Work to complete. Identify each line in the records below that contains the word "invasive" and copy every such line in full. A match counts only when its capitalization is identical.

# Provided material start

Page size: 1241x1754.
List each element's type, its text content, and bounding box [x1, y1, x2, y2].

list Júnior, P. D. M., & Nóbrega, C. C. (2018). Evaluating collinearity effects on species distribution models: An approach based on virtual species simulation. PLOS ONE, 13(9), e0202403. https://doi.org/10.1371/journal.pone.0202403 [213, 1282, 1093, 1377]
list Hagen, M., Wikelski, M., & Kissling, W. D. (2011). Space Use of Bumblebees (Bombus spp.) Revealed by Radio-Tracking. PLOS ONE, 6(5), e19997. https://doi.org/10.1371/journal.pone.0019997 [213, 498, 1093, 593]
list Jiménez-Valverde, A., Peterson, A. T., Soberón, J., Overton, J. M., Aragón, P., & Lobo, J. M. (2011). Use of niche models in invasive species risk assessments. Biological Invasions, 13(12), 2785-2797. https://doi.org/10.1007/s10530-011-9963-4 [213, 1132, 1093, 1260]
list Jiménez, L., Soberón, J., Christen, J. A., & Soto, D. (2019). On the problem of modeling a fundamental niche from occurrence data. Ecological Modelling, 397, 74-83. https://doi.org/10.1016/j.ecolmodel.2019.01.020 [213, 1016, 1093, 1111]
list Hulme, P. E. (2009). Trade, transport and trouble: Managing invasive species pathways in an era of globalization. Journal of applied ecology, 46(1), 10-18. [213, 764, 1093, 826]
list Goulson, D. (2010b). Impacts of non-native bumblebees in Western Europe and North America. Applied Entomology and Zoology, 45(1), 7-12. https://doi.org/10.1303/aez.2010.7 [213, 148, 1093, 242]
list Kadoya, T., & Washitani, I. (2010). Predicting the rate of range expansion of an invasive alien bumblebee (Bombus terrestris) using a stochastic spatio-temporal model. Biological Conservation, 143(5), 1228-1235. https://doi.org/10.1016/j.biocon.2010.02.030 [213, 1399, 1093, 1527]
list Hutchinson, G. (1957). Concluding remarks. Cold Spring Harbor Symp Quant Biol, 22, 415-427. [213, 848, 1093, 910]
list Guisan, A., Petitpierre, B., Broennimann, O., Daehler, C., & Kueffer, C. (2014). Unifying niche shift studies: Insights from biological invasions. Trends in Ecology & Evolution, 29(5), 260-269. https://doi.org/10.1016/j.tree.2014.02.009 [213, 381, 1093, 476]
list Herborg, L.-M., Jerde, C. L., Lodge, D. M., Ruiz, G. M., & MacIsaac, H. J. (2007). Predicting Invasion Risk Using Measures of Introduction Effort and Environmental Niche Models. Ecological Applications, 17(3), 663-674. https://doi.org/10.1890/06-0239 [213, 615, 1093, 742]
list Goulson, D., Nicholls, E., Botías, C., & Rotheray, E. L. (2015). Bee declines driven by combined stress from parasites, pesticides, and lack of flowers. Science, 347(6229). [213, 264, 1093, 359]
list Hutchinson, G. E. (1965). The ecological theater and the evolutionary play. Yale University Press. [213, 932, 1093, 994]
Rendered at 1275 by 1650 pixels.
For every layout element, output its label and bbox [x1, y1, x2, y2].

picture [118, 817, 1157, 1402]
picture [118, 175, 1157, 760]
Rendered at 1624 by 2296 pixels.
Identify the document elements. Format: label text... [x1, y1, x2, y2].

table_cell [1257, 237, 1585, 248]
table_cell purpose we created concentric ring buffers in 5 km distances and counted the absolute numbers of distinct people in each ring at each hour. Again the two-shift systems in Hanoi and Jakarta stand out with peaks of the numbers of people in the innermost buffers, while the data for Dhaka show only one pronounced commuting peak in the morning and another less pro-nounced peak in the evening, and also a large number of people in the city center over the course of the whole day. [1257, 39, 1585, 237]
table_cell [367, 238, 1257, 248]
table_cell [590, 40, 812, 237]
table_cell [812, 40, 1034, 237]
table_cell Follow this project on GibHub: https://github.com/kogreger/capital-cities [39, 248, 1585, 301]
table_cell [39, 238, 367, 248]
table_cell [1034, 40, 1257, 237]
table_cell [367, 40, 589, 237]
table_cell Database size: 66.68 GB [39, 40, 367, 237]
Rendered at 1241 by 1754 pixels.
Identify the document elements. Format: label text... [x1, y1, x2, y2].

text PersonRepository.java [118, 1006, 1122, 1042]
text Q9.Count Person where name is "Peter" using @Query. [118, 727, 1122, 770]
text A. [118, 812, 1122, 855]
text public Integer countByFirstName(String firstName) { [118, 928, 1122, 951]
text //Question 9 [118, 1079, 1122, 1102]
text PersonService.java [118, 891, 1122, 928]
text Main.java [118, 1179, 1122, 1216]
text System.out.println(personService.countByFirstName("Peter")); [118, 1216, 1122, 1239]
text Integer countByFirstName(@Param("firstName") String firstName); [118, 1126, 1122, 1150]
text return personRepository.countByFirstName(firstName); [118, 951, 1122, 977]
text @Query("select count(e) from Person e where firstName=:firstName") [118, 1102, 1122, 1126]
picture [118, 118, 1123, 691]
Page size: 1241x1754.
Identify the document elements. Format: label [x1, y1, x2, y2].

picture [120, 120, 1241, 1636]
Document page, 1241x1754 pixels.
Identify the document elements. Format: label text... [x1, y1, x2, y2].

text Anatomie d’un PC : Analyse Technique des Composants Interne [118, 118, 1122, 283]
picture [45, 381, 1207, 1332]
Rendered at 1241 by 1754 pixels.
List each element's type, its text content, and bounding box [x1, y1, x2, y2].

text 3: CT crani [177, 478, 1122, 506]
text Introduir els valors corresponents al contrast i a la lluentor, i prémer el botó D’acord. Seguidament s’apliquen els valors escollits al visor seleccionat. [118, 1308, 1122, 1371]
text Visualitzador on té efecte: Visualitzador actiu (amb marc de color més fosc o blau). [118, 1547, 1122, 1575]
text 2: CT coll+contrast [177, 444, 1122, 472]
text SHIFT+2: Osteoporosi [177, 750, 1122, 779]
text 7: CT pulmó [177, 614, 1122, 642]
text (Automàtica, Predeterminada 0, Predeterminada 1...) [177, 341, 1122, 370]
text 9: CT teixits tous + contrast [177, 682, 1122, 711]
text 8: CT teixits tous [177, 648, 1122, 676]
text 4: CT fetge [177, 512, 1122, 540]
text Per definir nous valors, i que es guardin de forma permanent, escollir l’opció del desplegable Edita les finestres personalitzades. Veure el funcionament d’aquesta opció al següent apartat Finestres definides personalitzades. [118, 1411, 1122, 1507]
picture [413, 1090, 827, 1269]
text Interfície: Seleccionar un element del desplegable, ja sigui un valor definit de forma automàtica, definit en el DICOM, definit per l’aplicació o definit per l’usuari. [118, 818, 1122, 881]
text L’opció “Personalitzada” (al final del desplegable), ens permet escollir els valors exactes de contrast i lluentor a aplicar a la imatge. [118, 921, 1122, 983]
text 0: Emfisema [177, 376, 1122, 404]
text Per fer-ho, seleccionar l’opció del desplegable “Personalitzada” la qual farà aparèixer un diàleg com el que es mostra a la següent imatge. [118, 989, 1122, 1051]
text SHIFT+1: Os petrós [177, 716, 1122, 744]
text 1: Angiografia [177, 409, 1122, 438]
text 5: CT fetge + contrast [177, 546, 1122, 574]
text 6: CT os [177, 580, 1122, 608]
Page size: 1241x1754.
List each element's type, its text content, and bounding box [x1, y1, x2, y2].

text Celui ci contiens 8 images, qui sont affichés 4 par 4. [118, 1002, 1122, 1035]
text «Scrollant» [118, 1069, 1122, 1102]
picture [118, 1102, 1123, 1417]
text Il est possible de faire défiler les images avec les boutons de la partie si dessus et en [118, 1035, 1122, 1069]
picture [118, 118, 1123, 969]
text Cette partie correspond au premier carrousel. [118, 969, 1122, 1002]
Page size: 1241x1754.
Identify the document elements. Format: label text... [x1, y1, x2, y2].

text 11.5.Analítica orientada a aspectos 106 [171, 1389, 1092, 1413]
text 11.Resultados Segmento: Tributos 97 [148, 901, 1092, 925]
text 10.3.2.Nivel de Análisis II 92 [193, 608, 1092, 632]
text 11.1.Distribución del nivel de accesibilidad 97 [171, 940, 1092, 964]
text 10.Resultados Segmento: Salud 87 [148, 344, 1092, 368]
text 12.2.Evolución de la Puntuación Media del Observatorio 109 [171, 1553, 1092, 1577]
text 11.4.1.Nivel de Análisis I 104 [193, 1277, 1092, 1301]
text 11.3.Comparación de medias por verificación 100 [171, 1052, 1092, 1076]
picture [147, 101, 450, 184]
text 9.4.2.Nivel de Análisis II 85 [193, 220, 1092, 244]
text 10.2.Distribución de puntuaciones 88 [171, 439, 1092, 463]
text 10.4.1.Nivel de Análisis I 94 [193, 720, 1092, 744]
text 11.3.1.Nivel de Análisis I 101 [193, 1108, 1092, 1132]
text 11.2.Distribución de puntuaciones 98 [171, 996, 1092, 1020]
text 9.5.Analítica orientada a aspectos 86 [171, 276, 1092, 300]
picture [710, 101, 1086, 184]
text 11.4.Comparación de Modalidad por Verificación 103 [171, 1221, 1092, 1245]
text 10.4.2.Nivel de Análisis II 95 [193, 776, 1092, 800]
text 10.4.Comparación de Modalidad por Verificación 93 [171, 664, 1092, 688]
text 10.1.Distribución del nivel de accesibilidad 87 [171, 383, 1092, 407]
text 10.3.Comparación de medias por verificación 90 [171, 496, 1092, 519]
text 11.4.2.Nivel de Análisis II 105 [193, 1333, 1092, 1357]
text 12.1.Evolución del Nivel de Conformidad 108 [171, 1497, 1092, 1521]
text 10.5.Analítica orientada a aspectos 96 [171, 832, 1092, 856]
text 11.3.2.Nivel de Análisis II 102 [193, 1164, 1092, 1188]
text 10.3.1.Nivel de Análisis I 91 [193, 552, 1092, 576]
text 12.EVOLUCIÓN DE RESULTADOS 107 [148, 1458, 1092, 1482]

# Provided material end

Problem solution.
list Jiménez-Valverde, A., Peterson, A. T., Soberón, J., Overton, J. M., Aragón, P., & Lobo, J. M. (2011). Use of niche models in invasive species risk assessments. Biological Invasions, 13(12), 2785-2797. https://doi.org/10.1007/s10530-011-9963-4 [213, 1132, 1093, 1260]
list Hulme, P. E. (2009). Trade, transport and trouble: Managing invasive species pathways in an era of globalization. Journal of applied ecology, 46(1), 10-18. [213, 764, 1093, 826]
list Kadoya, T., & Washitani, I. (2010). Predicting the rate of range expansion of an invasive alien bumblebee (Bombus terrestris) using a stochastic spatio-temporal model. Biological Conservation, 143(5), 1228-1235. https://doi.org/10.1016/j.biocon.2010.02.030 [213, 1399, 1093, 1527]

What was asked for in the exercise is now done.